=== EXERCISE ===
Restate word for word the lines in the listing below, starting at the line containing "left knee: (79, 184)" and ending at the line containing "left shoulder: (90, 78)", both included; leave out the rest.
RECORDS: Begin
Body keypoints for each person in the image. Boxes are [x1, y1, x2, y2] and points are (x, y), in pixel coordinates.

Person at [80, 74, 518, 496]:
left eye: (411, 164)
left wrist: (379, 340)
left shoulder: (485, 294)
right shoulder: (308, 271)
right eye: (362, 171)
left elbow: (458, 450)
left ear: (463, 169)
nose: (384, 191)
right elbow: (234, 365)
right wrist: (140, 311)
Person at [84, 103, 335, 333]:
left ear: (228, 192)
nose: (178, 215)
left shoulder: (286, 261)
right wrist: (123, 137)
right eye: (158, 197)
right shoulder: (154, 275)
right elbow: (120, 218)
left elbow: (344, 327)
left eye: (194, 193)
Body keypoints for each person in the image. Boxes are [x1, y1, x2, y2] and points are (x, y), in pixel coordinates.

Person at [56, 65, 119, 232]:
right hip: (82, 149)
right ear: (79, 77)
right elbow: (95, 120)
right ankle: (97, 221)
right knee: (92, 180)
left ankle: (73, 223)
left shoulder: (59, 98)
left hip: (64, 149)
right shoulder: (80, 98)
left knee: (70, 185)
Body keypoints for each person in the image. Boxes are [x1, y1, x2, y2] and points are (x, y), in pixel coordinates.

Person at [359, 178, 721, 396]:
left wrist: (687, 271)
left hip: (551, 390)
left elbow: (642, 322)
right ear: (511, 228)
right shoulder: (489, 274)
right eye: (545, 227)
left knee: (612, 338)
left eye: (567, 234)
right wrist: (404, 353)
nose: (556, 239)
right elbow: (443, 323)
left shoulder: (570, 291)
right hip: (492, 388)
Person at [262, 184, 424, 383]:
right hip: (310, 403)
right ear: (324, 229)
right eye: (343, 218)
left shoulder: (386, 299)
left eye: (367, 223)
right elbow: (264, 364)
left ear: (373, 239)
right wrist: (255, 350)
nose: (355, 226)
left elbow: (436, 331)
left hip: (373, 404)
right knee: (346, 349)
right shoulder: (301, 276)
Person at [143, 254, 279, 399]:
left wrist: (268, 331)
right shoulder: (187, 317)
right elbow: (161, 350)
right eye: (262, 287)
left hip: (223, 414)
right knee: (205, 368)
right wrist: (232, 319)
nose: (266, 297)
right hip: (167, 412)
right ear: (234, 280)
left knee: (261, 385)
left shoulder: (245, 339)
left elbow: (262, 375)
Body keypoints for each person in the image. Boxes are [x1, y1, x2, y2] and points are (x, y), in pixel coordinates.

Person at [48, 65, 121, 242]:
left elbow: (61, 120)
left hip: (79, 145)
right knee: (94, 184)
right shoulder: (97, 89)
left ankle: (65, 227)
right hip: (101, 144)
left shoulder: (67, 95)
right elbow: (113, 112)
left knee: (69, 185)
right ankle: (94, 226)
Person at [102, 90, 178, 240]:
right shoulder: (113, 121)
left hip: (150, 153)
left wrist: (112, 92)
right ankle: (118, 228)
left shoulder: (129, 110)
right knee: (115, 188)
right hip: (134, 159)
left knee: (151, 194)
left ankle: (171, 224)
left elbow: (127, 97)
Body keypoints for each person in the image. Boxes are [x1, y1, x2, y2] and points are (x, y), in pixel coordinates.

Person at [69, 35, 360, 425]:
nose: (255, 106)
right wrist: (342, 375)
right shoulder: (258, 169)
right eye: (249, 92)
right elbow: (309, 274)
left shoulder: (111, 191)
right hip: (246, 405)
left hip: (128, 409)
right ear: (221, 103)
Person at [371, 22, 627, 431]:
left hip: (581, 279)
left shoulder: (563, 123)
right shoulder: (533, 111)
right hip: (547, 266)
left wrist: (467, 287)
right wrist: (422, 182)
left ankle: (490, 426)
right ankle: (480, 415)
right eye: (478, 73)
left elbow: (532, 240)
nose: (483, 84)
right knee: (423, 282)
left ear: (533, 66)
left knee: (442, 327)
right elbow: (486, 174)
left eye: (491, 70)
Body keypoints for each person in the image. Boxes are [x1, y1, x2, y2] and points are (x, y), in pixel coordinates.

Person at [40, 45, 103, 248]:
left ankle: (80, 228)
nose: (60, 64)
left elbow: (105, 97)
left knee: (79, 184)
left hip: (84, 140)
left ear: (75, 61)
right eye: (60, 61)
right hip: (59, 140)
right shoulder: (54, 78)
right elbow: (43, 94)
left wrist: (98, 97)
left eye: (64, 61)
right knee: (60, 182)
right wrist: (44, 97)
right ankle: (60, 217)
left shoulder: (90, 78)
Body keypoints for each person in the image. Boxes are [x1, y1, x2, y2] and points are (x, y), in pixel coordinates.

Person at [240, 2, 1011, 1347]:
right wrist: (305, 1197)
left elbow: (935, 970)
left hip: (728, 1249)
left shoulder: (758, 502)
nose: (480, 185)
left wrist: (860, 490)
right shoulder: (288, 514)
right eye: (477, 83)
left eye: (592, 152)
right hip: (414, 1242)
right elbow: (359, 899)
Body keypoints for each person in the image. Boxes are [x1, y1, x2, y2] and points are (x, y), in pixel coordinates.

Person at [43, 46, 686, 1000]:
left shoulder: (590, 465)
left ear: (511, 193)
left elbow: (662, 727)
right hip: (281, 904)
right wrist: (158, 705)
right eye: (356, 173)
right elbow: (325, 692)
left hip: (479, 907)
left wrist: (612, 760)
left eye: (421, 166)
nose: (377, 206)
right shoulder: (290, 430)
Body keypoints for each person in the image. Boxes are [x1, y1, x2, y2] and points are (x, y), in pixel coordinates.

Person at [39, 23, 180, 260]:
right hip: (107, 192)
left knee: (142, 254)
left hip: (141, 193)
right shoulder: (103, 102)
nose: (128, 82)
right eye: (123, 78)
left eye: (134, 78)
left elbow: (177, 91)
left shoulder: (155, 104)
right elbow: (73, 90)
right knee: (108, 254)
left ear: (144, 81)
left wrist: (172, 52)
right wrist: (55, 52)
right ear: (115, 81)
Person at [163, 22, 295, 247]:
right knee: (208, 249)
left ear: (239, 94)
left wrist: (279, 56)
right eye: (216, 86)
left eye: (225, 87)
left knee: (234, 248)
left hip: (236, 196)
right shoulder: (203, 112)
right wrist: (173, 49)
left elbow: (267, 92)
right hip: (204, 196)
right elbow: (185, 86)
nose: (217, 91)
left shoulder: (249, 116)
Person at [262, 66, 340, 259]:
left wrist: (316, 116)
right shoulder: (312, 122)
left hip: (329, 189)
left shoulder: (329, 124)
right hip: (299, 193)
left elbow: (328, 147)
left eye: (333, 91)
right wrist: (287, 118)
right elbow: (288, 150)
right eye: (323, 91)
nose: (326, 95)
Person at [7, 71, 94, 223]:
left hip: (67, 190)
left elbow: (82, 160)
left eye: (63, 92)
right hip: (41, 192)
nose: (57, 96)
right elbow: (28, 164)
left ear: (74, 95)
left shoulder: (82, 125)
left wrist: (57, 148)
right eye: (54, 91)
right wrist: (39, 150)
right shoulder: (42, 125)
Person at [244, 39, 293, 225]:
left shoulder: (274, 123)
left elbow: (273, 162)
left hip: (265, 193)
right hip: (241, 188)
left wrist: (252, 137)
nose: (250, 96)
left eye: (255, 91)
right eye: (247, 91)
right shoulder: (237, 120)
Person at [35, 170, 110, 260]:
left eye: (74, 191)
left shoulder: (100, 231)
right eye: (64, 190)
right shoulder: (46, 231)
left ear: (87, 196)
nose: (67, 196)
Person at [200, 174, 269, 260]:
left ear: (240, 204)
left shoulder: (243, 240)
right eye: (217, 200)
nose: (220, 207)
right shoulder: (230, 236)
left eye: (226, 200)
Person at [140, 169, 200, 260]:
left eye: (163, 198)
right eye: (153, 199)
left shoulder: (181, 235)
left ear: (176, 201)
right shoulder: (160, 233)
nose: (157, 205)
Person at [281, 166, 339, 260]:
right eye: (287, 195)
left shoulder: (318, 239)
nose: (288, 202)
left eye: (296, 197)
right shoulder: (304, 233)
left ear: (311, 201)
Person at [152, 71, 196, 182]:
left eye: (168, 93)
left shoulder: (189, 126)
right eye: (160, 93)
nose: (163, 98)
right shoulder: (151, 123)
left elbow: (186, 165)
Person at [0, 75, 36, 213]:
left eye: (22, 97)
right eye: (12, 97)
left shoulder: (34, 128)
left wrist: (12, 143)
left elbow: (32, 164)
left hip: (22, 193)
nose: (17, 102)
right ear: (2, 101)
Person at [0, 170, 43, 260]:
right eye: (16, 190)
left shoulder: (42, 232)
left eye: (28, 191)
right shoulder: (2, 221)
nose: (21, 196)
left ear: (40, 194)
RECORDS: End
=== RESPONSE AREA ===
left knee: (79, 184)
left hip: (84, 140)
left ear: (75, 61)
right eye: (60, 61)
right hip: (59, 140)
right shoulder: (54, 78)
right elbow: (43, 94)
left wrist: (98, 97)
left eye: (64, 61)
right knee: (60, 182)
right wrist: (44, 97)
right ankle: (60, 217)
left shoulder: (90, 78)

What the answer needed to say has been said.